Stored records
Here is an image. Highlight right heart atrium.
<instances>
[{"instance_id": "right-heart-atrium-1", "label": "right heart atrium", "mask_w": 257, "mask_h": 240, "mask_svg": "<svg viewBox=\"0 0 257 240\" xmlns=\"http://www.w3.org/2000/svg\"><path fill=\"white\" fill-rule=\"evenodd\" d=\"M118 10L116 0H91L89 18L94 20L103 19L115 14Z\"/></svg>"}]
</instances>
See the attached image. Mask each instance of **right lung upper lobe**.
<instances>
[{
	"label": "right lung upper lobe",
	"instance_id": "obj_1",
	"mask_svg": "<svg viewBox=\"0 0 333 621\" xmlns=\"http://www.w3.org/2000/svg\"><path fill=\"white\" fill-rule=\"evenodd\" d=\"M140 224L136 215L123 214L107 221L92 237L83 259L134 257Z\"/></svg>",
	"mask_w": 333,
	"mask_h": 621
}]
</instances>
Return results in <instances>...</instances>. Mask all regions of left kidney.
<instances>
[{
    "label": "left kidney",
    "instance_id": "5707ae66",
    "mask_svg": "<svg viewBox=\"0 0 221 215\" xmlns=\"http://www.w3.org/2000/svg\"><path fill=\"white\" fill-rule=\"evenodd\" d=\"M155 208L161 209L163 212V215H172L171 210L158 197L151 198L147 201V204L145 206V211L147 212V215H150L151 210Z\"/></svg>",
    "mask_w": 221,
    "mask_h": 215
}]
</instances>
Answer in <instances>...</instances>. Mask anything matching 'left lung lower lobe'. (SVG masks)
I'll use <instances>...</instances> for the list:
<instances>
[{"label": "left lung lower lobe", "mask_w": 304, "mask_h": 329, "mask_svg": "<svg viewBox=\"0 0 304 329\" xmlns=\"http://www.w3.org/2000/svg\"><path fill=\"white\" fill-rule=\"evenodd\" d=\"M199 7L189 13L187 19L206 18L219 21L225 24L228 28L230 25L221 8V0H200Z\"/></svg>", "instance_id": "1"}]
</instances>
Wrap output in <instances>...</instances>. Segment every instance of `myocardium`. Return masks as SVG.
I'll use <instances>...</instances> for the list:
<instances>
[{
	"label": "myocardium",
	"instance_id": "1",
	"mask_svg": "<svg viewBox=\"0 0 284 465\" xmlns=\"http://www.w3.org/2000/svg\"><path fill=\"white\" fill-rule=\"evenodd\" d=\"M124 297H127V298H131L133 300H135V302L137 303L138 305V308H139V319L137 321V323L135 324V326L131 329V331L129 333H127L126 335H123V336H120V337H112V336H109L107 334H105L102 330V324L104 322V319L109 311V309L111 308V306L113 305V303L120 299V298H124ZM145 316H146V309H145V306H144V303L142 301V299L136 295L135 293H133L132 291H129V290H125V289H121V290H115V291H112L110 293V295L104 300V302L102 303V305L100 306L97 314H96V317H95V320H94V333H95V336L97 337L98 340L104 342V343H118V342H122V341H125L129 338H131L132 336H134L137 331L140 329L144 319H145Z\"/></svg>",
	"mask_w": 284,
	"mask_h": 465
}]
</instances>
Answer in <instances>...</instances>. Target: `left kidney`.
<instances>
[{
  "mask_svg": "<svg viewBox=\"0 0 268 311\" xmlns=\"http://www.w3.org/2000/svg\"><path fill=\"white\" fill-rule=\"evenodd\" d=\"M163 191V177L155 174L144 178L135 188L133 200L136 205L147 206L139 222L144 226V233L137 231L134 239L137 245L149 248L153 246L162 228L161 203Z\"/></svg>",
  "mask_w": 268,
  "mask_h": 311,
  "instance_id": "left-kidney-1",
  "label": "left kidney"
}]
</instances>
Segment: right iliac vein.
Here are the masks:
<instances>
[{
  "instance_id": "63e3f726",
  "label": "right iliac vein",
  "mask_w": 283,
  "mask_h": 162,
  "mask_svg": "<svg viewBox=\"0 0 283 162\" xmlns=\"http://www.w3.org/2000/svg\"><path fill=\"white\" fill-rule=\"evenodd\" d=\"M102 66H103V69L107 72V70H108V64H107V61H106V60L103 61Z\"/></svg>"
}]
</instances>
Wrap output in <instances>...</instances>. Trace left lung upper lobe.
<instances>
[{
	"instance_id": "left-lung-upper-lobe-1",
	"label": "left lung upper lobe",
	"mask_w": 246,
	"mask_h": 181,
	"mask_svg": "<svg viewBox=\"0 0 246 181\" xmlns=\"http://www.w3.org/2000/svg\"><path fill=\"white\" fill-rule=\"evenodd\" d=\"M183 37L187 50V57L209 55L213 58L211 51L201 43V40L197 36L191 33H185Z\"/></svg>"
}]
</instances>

◆ **Short task**
How many lines of the material above contain the string "Here"? Case counts. Reply with the number alone.

◆ **Problem solution**
2